Bertolucci’s, a South City restaurant, famous for its Highway 101 sign and renowned for its Italian cuisine at 421 Cypress Ave., will become a new seven-story, 99-unit residential building with a ground floor restaurant, after gaining Planning Commission approval.
Planning Commissioner Sarah Funes Ozturk said she is excited about the development during Planning Commission meeting in December.
“I know it’s such a historical place for our town and I think it’s going to give it new life,” Funes Ozturk said.
Peter Sodini’s, the owner of Bertolucci’s, a landmark Italian eatery — opened in 1928 as a boarding house — and was purchased by Sodini in 2005 after the Bertoluccis retired. The restaurant closed amid the pandemic and will reportedly reopen in the new building, potentially called Sodini’s. The project transforms three parcels comprised of the closed restaurant, a vacant residential building and a surface parking lot into a mixed-use development that depicts historical character from its brick base and a reproduction of the original Bertolucci’s sign.
Funes Ozturk said she hopes the restaurant will have live music.
The project’s site is a quarter mile away from the Caltrain plaza yet the ground floor would include 90 parking spots. It will have mechanical stackers and nine regular parking stalls, five ADA compliant. The upper levels of the building’s apartments will be a mix of studios, one- and two-bedroom units from 560 square feet to 1,610 square feet.

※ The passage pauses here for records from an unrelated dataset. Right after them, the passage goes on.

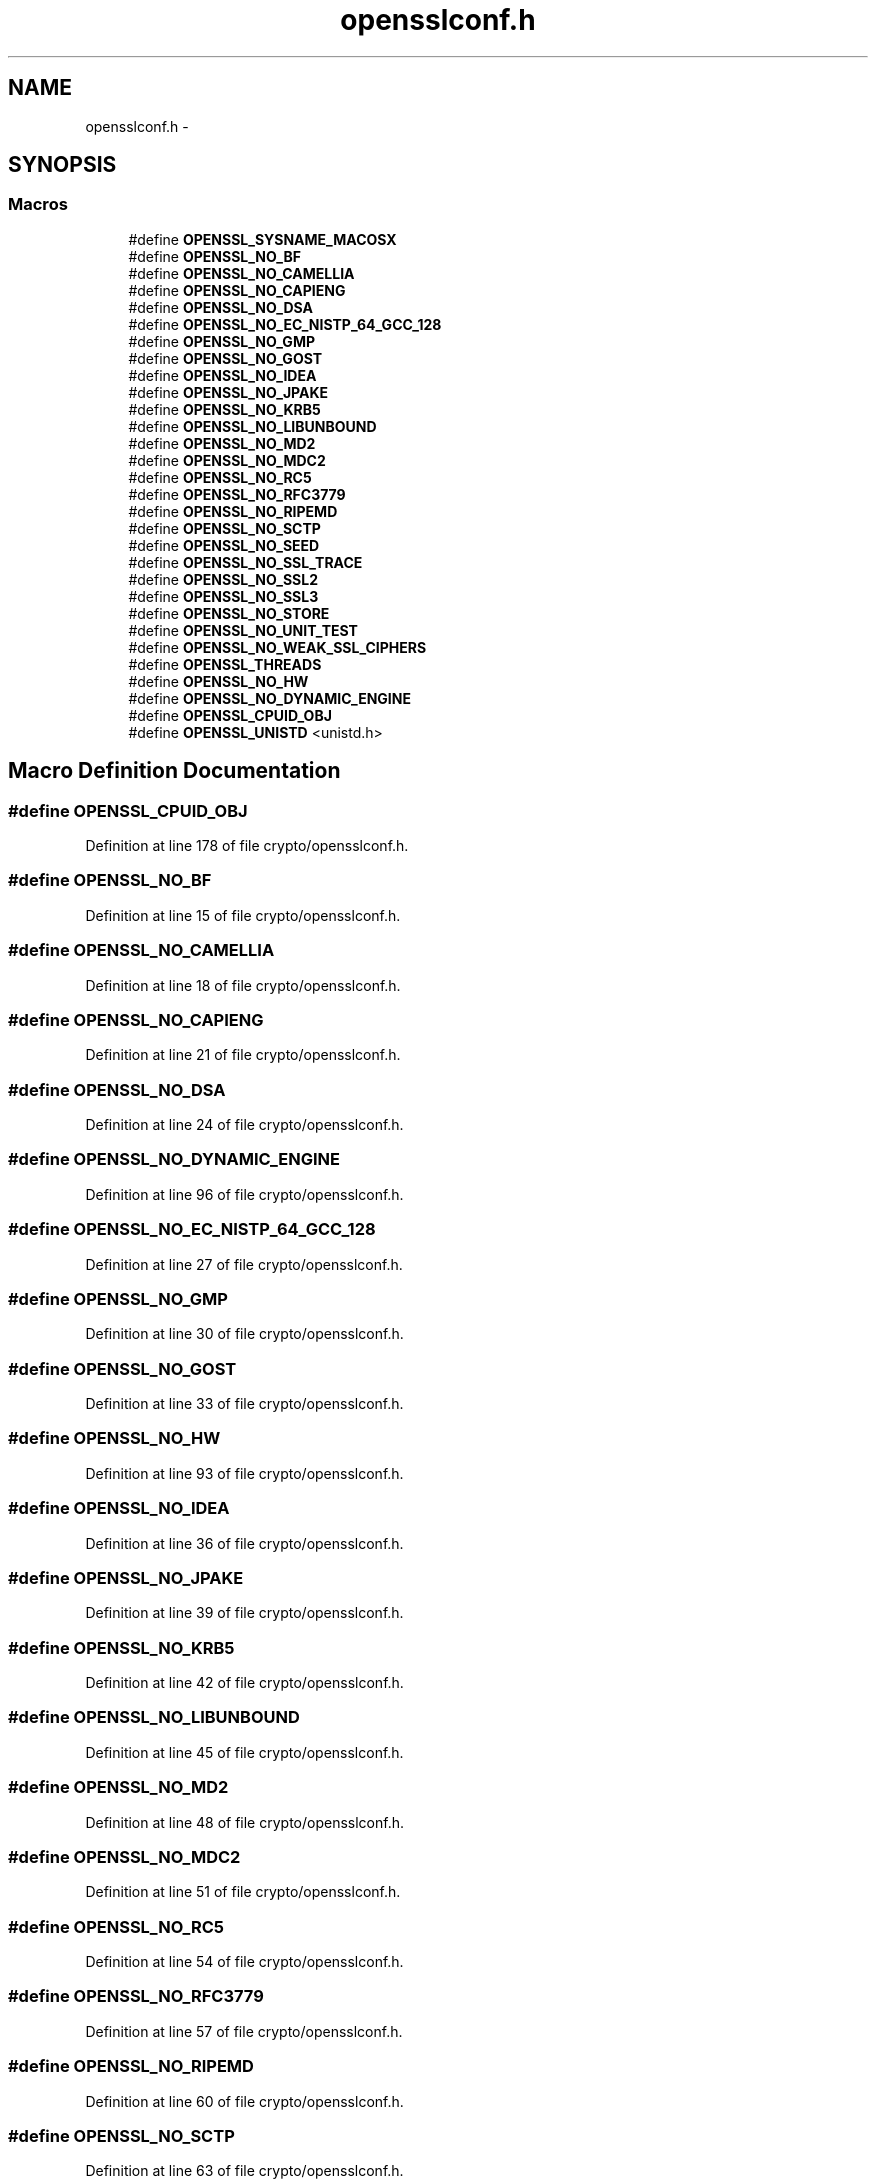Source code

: .TH "opensslconf.h" 3 "Fri Aug 12 2016" "s2n-doxygen-full" \" -*- nroff -*-
.ad l
.nh
.SH NAME
opensslconf.h \- 
.SH SYNOPSIS
.br
.PP
.SS "Macros"

.in +1c
.ti -1c
.RI "#define \fBOPENSSL_SYSNAME_MACOSX\fP"
.br
.ti -1c
.RI "#define \fBOPENSSL_NO_BF\fP"
.br
.ti -1c
.RI "#define \fBOPENSSL_NO_CAMELLIA\fP"
.br
.ti -1c
.RI "#define \fBOPENSSL_NO_CAPIENG\fP"
.br
.ti -1c
.RI "#define \fBOPENSSL_NO_DSA\fP"
.br
.ti -1c
.RI "#define \fBOPENSSL_NO_EC_NISTP_64_GCC_128\fP"
.br
.ti -1c
.RI "#define \fBOPENSSL_NO_GMP\fP"
.br
.ti -1c
.RI "#define \fBOPENSSL_NO_GOST\fP"
.br
.ti -1c
.RI "#define \fBOPENSSL_NO_IDEA\fP"
.br
.ti -1c
.RI "#define \fBOPENSSL_NO_JPAKE\fP"
.br
.ti -1c
.RI "#define \fBOPENSSL_NO_KRB5\fP"
.br
.ti -1c
.RI "#define \fBOPENSSL_NO_LIBUNBOUND\fP"
.br
.ti -1c
.RI "#define \fBOPENSSL_NO_MD2\fP"
.br
.ti -1c
.RI "#define \fBOPENSSL_NO_MDC2\fP"
.br
.ti -1c
.RI "#define \fBOPENSSL_NO_RC5\fP"
.br
.ti -1c
.RI "#define \fBOPENSSL_NO_RFC3779\fP"
.br
.ti -1c
.RI "#define \fBOPENSSL_NO_RIPEMD\fP"
.br
.ti -1c
.RI "#define \fBOPENSSL_NO_SCTP\fP"
.br
.ti -1c
.RI "#define \fBOPENSSL_NO_SEED\fP"
.br
.ti -1c
.RI "#define \fBOPENSSL_NO_SSL_TRACE\fP"
.br
.ti -1c
.RI "#define \fBOPENSSL_NO_SSL2\fP"
.br
.ti -1c
.RI "#define \fBOPENSSL_NO_SSL3\fP"
.br
.ti -1c
.RI "#define \fBOPENSSL_NO_STORE\fP"
.br
.ti -1c
.RI "#define \fBOPENSSL_NO_UNIT_TEST\fP"
.br
.ti -1c
.RI "#define \fBOPENSSL_NO_WEAK_SSL_CIPHERS\fP"
.br
.ti -1c
.RI "#define \fBOPENSSL_THREADS\fP"
.br
.ti -1c
.RI "#define \fBOPENSSL_NO_HW\fP"
.br
.ti -1c
.RI "#define \fBOPENSSL_NO_DYNAMIC_ENGINE\fP"
.br
.ti -1c
.RI "#define \fBOPENSSL_CPUID_OBJ\fP"
.br
.ti -1c
.RI "#define \fBOPENSSL_UNISTD\fP   <unistd\&.h>"
.br
.in -1c
.SH "Macro Definition Documentation"
.PP 
.SS "#define OPENSSL_CPUID_OBJ"

.PP
Definition at line 178 of file crypto/opensslconf\&.h\&.
.SS "#define OPENSSL_NO_BF"

.PP
Definition at line 15 of file crypto/opensslconf\&.h\&.
.SS "#define OPENSSL_NO_CAMELLIA"

.PP
Definition at line 18 of file crypto/opensslconf\&.h\&.
.SS "#define OPENSSL_NO_CAPIENG"

.PP
Definition at line 21 of file crypto/opensslconf\&.h\&.
.SS "#define OPENSSL_NO_DSA"

.PP
Definition at line 24 of file crypto/opensslconf\&.h\&.
.SS "#define OPENSSL_NO_DYNAMIC_ENGINE"

.PP
Definition at line 96 of file crypto/opensslconf\&.h\&.
.SS "#define OPENSSL_NO_EC_NISTP_64_GCC_128"

.PP
Definition at line 27 of file crypto/opensslconf\&.h\&.
.SS "#define OPENSSL_NO_GMP"

.PP
Definition at line 30 of file crypto/opensslconf\&.h\&.
.SS "#define OPENSSL_NO_GOST"

.PP
Definition at line 33 of file crypto/opensslconf\&.h\&.
.SS "#define OPENSSL_NO_HW"

.PP
Definition at line 93 of file crypto/opensslconf\&.h\&.
.SS "#define OPENSSL_NO_IDEA"

.PP
Definition at line 36 of file crypto/opensslconf\&.h\&.
.SS "#define OPENSSL_NO_JPAKE"

.PP
Definition at line 39 of file crypto/opensslconf\&.h\&.
.SS "#define OPENSSL_NO_KRB5"

.PP
Definition at line 42 of file crypto/opensslconf\&.h\&.
.SS "#define OPENSSL_NO_LIBUNBOUND"

.PP
Definition at line 45 of file crypto/opensslconf\&.h\&.
.SS "#define OPENSSL_NO_MD2"

.PP
Definition at line 48 of file crypto/opensslconf\&.h\&.
.SS "#define OPENSSL_NO_MDC2"

.PP
Definition at line 51 of file crypto/opensslconf\&.h\&.
.SS "#define OPENSSL_NO_RC5"

.PP
Definition at line 54 of file crypto/opensslconf\&.h\&.
.SS "#define OPENSSL_NO_RFC3779"

.PP
Definition at line 57 of file crypto/opensslconf\&.h\&.
.SS "#define OPENSSL_NO_RIPEMD"

.PP
Definition at line 60 of file crypto/opensslconf\&.h\&.
.SS "#define OPENSSL_NO_SCTP"

.PP
Definition at line 63 of file crypto/opensslconf\&.h\&.
.SS "#define OPENSSL_NO_SEED"

.PP
Definition at line 66 of file crypto/opensslconf\&.h\&.
.SS "#define OPENSSL_NO_SSL2"

.PP
Definition at line 72 of file crypto/opensslconf\&.h\&.
.SS "#define OPENSSL_NO_SSL3"

.PP
Definition at line 75 of file crypto/opensslconf\&.h\&.
.SS "#define OPENSSL_NO_SSL_TRACE"

.PP
Definition at line 69 of file crypto/opensslconf\&.h\&.
.SS "#define OPENSSL_NO_STORE"

.PP
Definition at line 78 of file crypto/opensslconf\&.h\&.
.SS "#define OPENSSL_NO_UNIT_TEST"

.PP
Definition at line 81 of file crypto/opensslconf\&.h\&.
.SS "#define OPENSSL_NO_WEAK_SSL_CIPHERS"

.PP
Definition at line 84 of file crypto/opensslconf\&.h\&.
.SS "#define OPENSSL_SYSNAME_MACOSX"

.PP
Definition at line 9 of file crypto/opensslconf\&.h\&.
.SS "#define OPENSSL_THREADS"

.PP
Definition at line 90 of file crypto/opensslconf\&.h\&.
.SS "#define OPENSSL_UNISTD   <unistd\&.h>"

.PP
Definition at line 193 of file crypto/opensslconf\&.h\&.
.SH "Author"
.PP 
Generated automatically by Doxygen for s2n-doxygen-full from the source code\&.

The city requires all residential developments of five or more units to have a minimum of 15% of the units be affordable. Fifteen of the units will be below market rate, 10 designated for lower income and five units for very low income, according to a staff report.
The Planning Commission reviewed the development in August and recommended approval to the City Council for final review but the application was placed on hold pending the adoption of the city’s new general plan and zoning code that became effective last month. Therefore, the project no longer requires a general plan amendment, zoning map amendment or a use permit to allow multiunit residential development on the project site, according to the staff report.
Sodini, a Burlingame resident, also owns Golden Boy Pizza, with its original San Francisco location and newer location in San Mateo.